There isn’t much that gives the mothers of long-missing local children hope — but the escape of three young women held captive for about a decade in Cleveland is one of them.
Both Crystal Dunahee and Jocelan Adkens said the discovery of kidnapping victims held since their teens leaves open the possibility that Michael Dunahee, missing for 22 years, and Jesokah Adkens, missing for 12 years, might one day be found alive.
That’s why Adkens has never left the Sooke home where Jesokah, then 17, lived until she was last seen at a bus stop at Saseenos Elementary School on Sooke Road at about 9:30 p.m. on Sept. 26, 2001.

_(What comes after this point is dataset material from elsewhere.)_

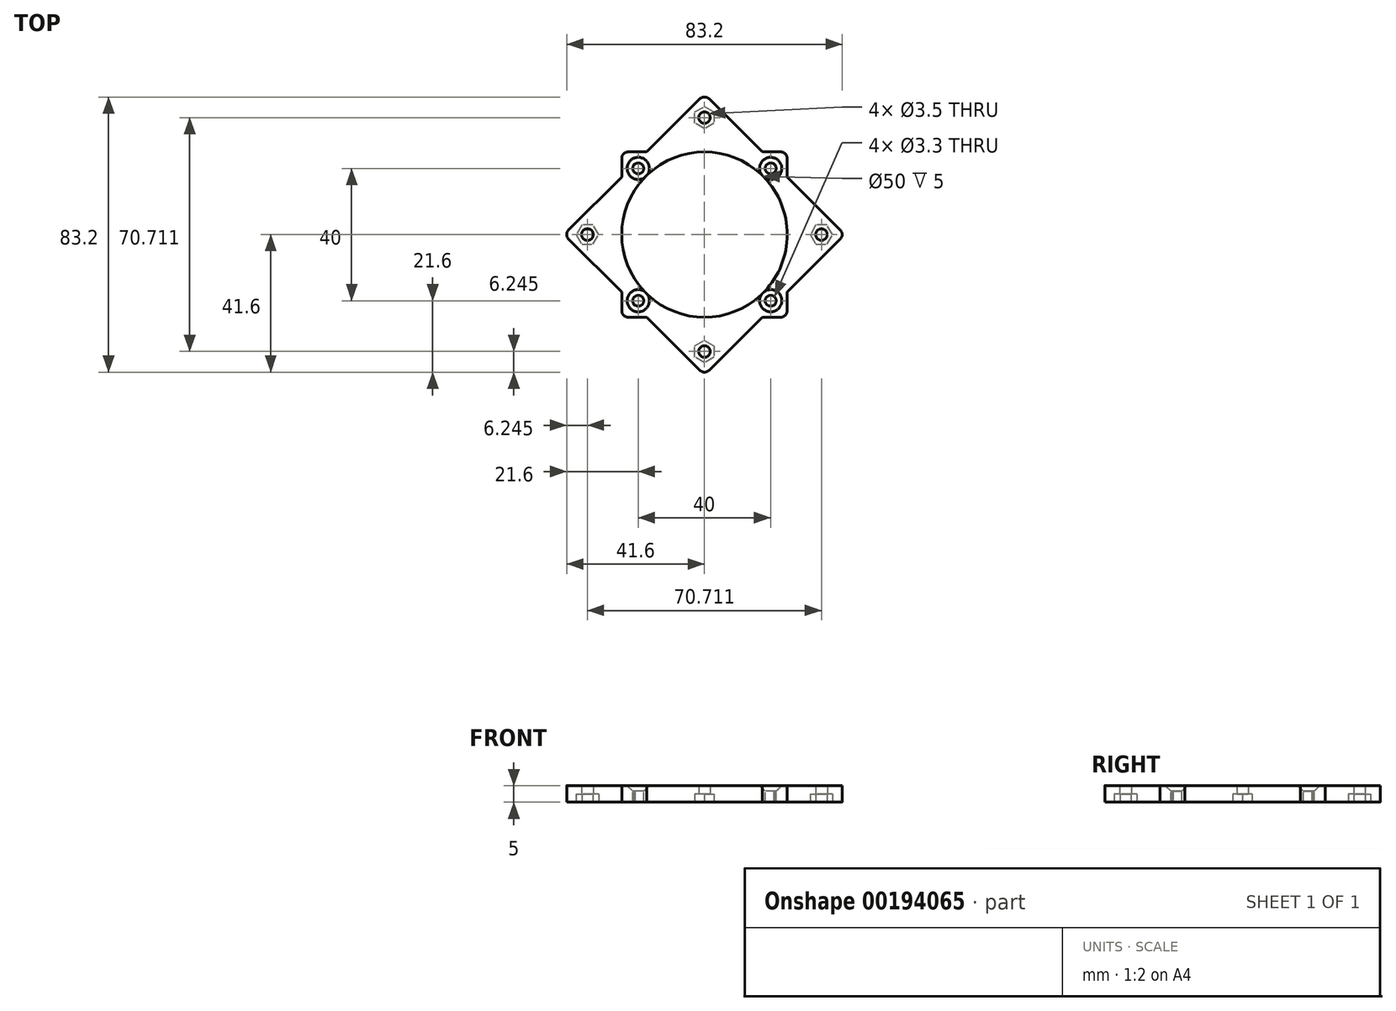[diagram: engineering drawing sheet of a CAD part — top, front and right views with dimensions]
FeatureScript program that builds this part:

“I’ve never moved — I always have visions of her walking down the driveway,” said Adkens, whose daughter’s 29th birthday was May 1.
Stories such as the Cleveland case help bolster the hope she still holds out, although “reality tells me otherwise,” she said. “She’s always on my mind anyway.”
Dunahee, whose son Michael was only four when he disappeared from the playing field at Blanshard Elementary School on March 24, 1991 — leading to one of the largest police investigations in Canadian history — said she’s happy for the families in Cleveland that have their children back. “They’ve got a long road to recovery, for sure.”
The worst, she said, is the “not knowing, not having the answers.”
Shelley Fillipoff, the Ontario-based mother of Emma Fillipoff, 26, a trained chef who disappeared from downtown Victoria last November, said she is “profoundly happy” for the families in Cleveland but saddened that one of their mothers did not live to see it. “I said to my best friend, ‘She probably died of stress.’ ”
“I know what they would have been going through and after 10 years, I don’t think you would ever expect to see your child,” said Fillipoff, who spent about two months in Victoria hunting for Emma, and passing out posters to mail carriers, street cleaners and bus drivers.
“It sickens me to think that those girls were missing for 10 years and that nobody could find them.” In the end, one of the young women, with the help of a neighbour who heard her cry for help, initiated the escape.
Knowing your neighbours well is one of the best crime-fighting tools, said Victoria Police Const. Mike Russell. “That can help solve more crime and prevent more crime than we can ever hope to do just as a department.”
The smallest things lead to breaks in cases, he added, whether it’s a missing person, someone storing stolen property or running a grow-op. “We get paid to come out and investigate these things. Don’t be reluctant to call.”
Investigators have had no further tips on Emma’s disappearance, Russell said Tuesday.
Shelley arrived in Victoria Nov. 28 just a few hours after Emma spent 45 minutes talking to two police officers in a cruiser across from the Fairmont Empress Hotel. She walked away at 8 p.m. and was reported as talking to people on Blanshard and Burdett streets a short time later, but by midnight, she was deemed missing.